FIG. 1 is a block diagram of a heat pump device according to an embodiment of the present invention, and FIG. 2 is a block diagram of a conventional heat pump device. 11 …… Compressor, 12 …… Condenser, 13 …… First throttling device, 14
…… Evaporator, 15 …… Auxiliary heat exchanger, 16 …… Rectification separator,
17,20 …… Open / close valve, 18 …… Heater, 19 …… Reservoir, 21 …… Second throttling device.

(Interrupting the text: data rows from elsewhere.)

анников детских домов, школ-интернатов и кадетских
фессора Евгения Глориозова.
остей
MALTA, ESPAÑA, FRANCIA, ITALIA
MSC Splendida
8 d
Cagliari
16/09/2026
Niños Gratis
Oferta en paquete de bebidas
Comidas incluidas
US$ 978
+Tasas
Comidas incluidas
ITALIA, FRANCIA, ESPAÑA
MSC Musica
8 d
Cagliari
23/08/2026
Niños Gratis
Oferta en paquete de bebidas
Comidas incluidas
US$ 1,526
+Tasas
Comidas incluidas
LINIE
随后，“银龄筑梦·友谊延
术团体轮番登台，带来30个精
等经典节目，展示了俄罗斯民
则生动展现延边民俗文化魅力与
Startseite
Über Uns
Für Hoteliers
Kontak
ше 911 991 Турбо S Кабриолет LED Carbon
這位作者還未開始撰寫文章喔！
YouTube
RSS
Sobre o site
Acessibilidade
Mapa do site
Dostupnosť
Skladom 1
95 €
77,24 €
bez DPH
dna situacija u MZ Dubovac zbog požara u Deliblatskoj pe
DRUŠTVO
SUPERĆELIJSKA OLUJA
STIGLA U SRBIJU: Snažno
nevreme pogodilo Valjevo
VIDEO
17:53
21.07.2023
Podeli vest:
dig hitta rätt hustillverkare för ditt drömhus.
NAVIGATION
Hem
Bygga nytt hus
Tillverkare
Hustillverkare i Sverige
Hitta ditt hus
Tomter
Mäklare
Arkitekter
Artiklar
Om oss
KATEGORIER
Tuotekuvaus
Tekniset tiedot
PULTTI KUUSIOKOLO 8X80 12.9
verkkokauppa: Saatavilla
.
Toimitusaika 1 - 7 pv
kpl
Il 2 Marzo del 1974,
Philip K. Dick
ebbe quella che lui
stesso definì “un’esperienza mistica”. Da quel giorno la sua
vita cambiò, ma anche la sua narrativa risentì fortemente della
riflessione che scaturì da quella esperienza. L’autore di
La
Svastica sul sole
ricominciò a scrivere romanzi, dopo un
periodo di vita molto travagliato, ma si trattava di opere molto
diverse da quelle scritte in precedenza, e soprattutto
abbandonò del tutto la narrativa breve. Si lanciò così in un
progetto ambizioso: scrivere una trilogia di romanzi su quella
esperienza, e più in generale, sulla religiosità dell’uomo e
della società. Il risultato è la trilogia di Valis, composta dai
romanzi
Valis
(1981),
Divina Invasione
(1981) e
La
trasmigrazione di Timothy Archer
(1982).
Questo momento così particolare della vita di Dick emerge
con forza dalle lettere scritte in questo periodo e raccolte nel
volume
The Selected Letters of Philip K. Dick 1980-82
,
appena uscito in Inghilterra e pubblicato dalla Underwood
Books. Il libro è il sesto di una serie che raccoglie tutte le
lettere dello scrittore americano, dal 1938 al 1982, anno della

 ─────────────────────────────────────────────────── ─── Continuation of the front page (72) Inventor Yuji Yoshida 1006 Kadoma, Kadoma City, Osaka Prefecture Matsushita Electric Industrial Co., Ltd. (72) Koji Arita, 1006 Kadoma, Kadoma City, Osaka Matsushita Electric Industrial Co., Ltd.

Claims (1)

[Claims] 1. A non-azeotropic mixed refrigerant is enclosed, and a compressor, a condenser, a first expansion device, an evaporator, an auxiliary heat exchanger, etc. are sequentially connected to form a main circuit, and a reservoir and a reservoir are provided at a lower portion. The top of the rectification separator provided with heating means for heating the refrigerant inside the reservoir is connected to the condenser outlet, and the bottom of the reservoir is connected to the auxiliary heat exchanger via an on-off valve. A heat pump device, which is configured to indirectly exchange heat with the refrigerant flowing through the main circuit, and is further connected to the evaporator inlet via the second expansion device from the auxiliary heat exchanger.